SOURCE DOCUMENT:
Life in the Boomer Lane
April 11, 2012
As he is to you. He probably invented you.
pegoleg
April 11, 2012
Fascinating interview, and how cool that H.B. gave you that old photo of his plant. I bet the Depends girl often thinks of hunks of chocolate when picking up his discards – sorry, didn’t need to go there.
Whoop, whoop, whoop!
Life in the Boomer Lane
April 11, 2012
Peg, I seriously never knew you were capable of such low life humor. I like that.
pegoleg
April 11, 2012
Something to do with the people I’ve been hanging out with lately.
Elyse
April 11, 2012
You journalists get all the fun interviews. Now you will know to bring Depends for each one — especially if RPBCs are involved, because I hear they cause GI probs!
Life in the Boomer Lane
April 11, 2012
I’ve been known to OD on chocolate, then go out in public and wish I had Depends on.
She's a Maineiac
April 11, 2012
Hilarious! But you did mention a do-it-yourself colonoscopy so now I’m not so sure I like peanut butter cups anymore. Nah, I still love ’em!

THE DATA:
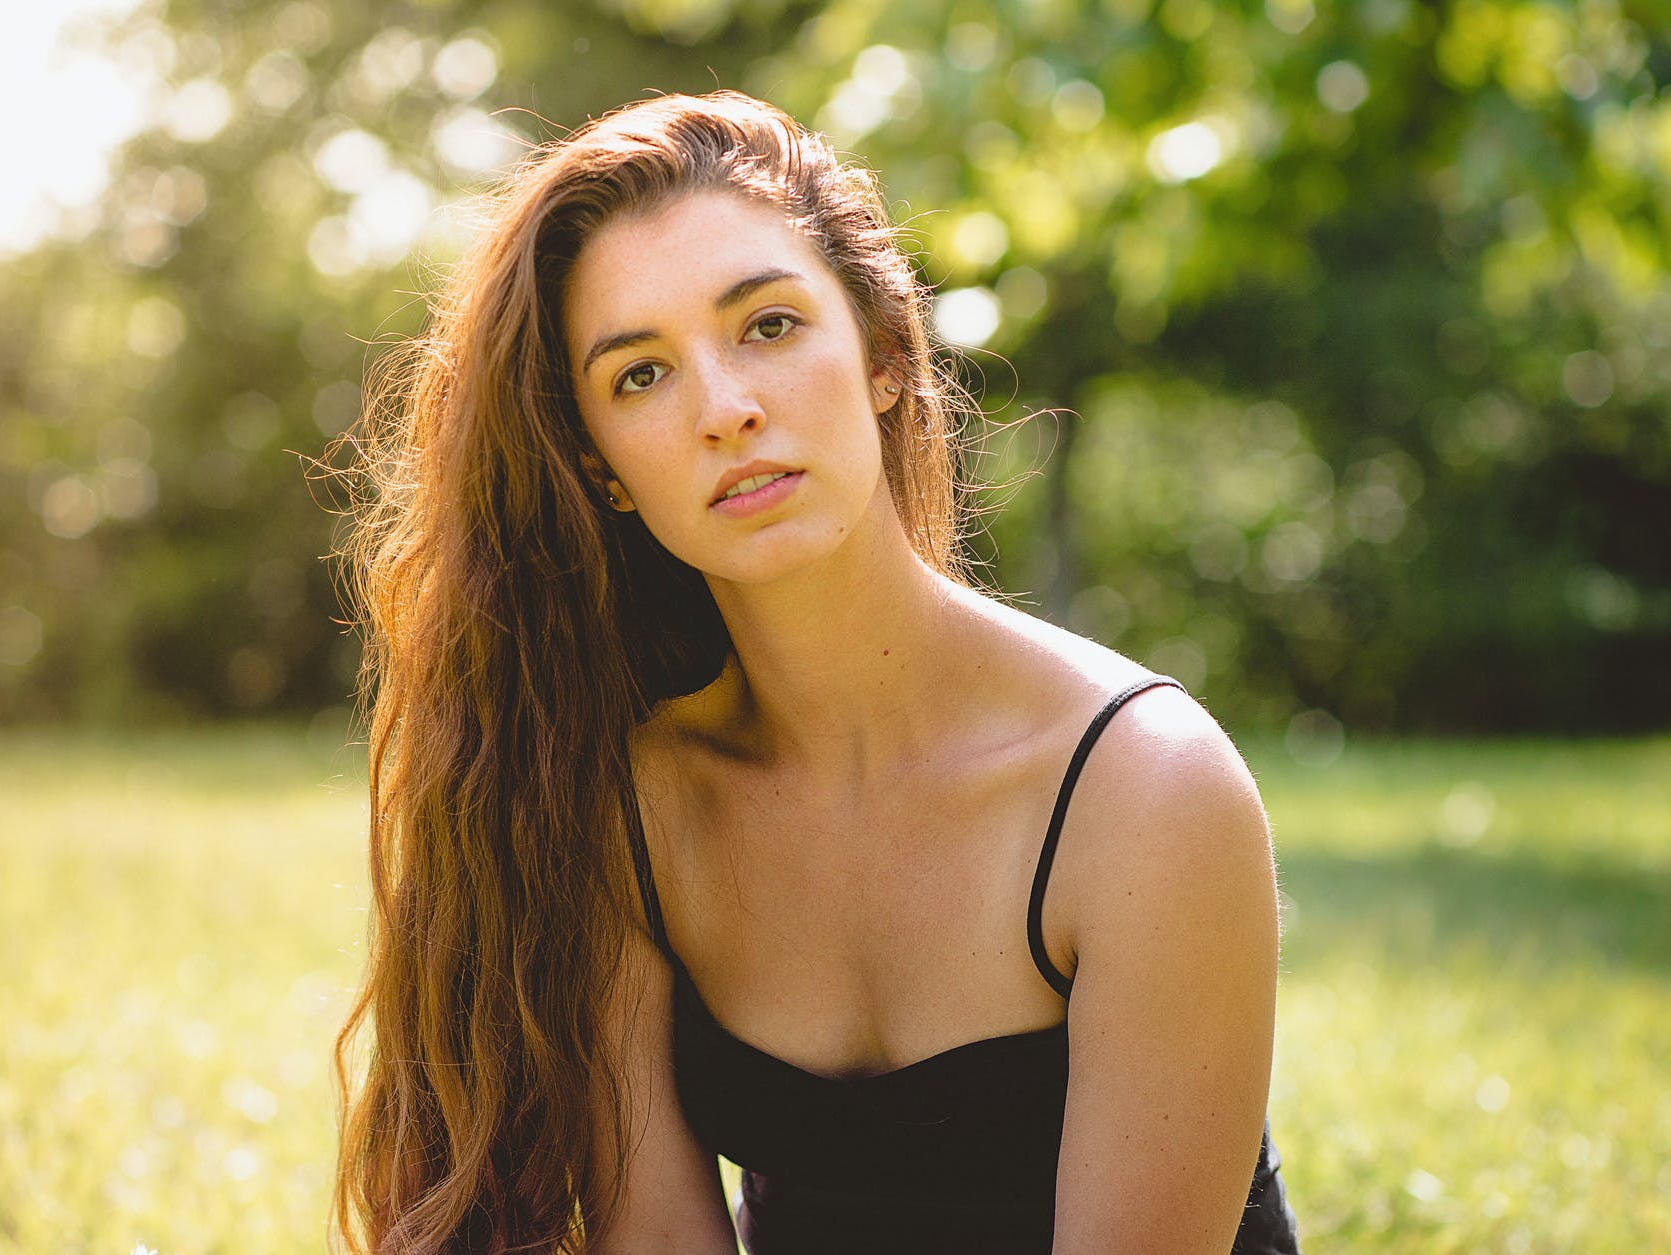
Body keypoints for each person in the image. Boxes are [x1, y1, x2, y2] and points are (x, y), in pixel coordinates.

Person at [331, 90, 1300, 1255]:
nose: (725, 410)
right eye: (640, 375)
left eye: (769, 326)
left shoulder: (1142, 791)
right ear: (602, 474)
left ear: (886, 356)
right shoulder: (632, 807)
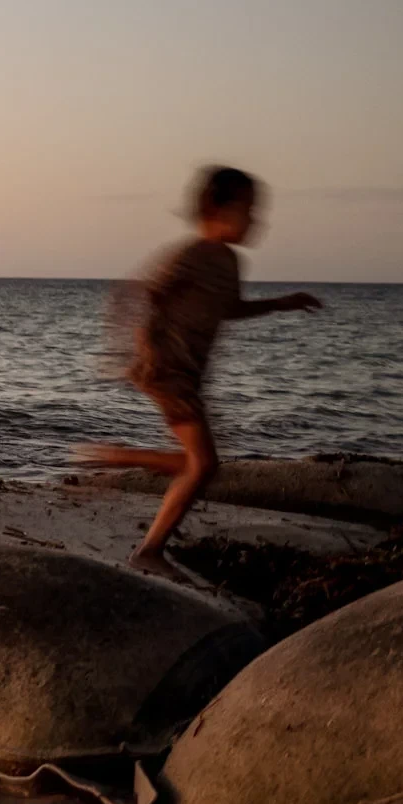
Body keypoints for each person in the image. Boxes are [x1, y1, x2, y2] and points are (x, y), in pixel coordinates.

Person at [76, 166, 323, 584]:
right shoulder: (192, 254)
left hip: (186, 374)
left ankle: (119, 458)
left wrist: (282, 303)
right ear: (214, 210)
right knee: (204, 464)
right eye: (247, 210)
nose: (255, 221)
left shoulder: (229, 261)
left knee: (201, 465)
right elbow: (139, 294)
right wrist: (134, 348)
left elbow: (230, 309)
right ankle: (148, 551)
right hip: (165, 370)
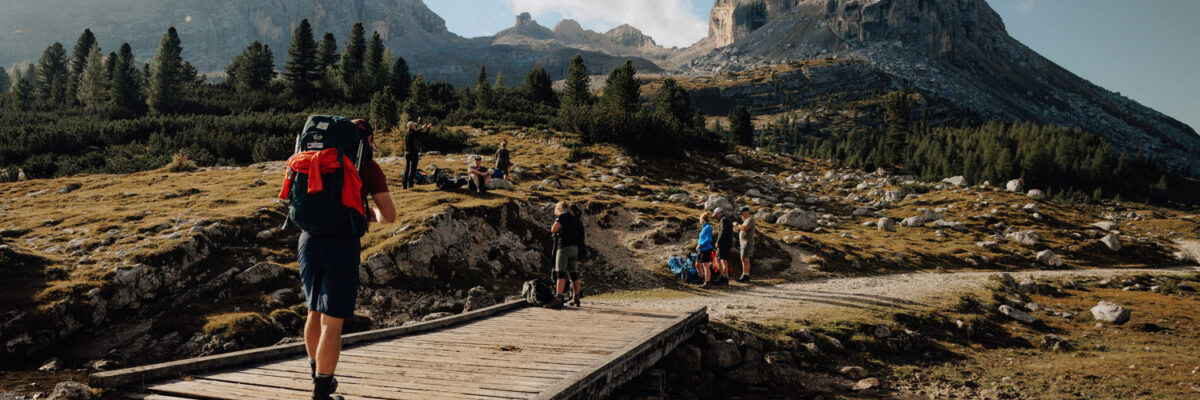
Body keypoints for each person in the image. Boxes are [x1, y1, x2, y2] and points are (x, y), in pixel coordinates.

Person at [301, 119, 395, 400]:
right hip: (341, 242)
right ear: (367, 141)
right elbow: (388, 216)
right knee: (333, 322)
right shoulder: (367, 166)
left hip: (308, 239)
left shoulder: (316, 156)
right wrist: (368, 215)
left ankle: (318, 378)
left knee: (313, 313)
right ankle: (321, 394)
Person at [550, 200, 583, 307]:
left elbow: (553, 229)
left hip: (563, 247)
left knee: (560, 273)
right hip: (575, 249)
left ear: (560, 209)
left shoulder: (563, 216)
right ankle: (576, 297)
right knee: (573, 274)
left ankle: (559, 297)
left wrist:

EXERCISE SET:
a) Could you copy the blog comment thread word for word, from "Whoop, whoop, whoop!" to "cause GI probs!"?
b) Can you carry on the blog comment thread from the point where it stops?

OUTPUTS FOR THE TASKS:
a)
Whoop, whoop, whoop!
Life in the Boomer Lane
April 11, 2012
Peg, I seriously never knew you were capable of such low life humor. I like that.
pegoleg
April 11, 2012
Something to do with the people I’ve been hanging out with lately.
Elyse
April 11, 2012
You journalists get all the fun interviews. Now you will know to bring Depends for each one — especially if RPBCs are involved, because I hear they cause GI probs!

b)
Life in the Boomer Lane
April 11, 2012
Hey, don’t knock it. Maybe I can patent it.
Deborah the Closet Monster
April 11, 2012
Oh, how I wish this did not recall actual on-the-job experiences! 😀
Life in the Boomer Lane
April 11, 2012
Now that’s funny!
bigsheepcommunications
April 11, 2012
Well, I’m just thankful he also invented the internet (sorry Al).
Life in the Boomer Lane
April 11, 2012
You bet!
spilledinkguy
April 11, 2012
Hahaha…
the tape of this interview (should you choose to accept it) will explode into a pile of PBC goo in three seconds.
Que the Depends girl.
Or Tom Cruise.
🙂
Life in the Boomer Lane
April 11, 2012
Both the depends Girl and Tom Cruise are standing by to answer fan mail or clean up the mess.
happykidshappymom
April 11, 2012
Fascinating. And I thought I knew my history! Guess I have some brushing up to do. Thanks for setting the record straight. (PS — if you want to add my link, my username is happykidshappymom, but my blog is Play 101 http://play101.wordpress.com.) 🙂
Life in the Boomer Lane
April 11, 2012
Done. I actually did it before posting, but WP sent me a strange message about my corrections not taking. This time it took!
georgettesullins
April 11, 2012
You ladies are on a roll…how about serving up some “Rolo’s” please, pretty please with chocolate syrup, whipped cream? More your public wants more!
Life in the Boomer Lane
April 11, 2012
We should seriosly do something like this every now and then, with like 50 bloggers at a time. Pick some random item and start writing.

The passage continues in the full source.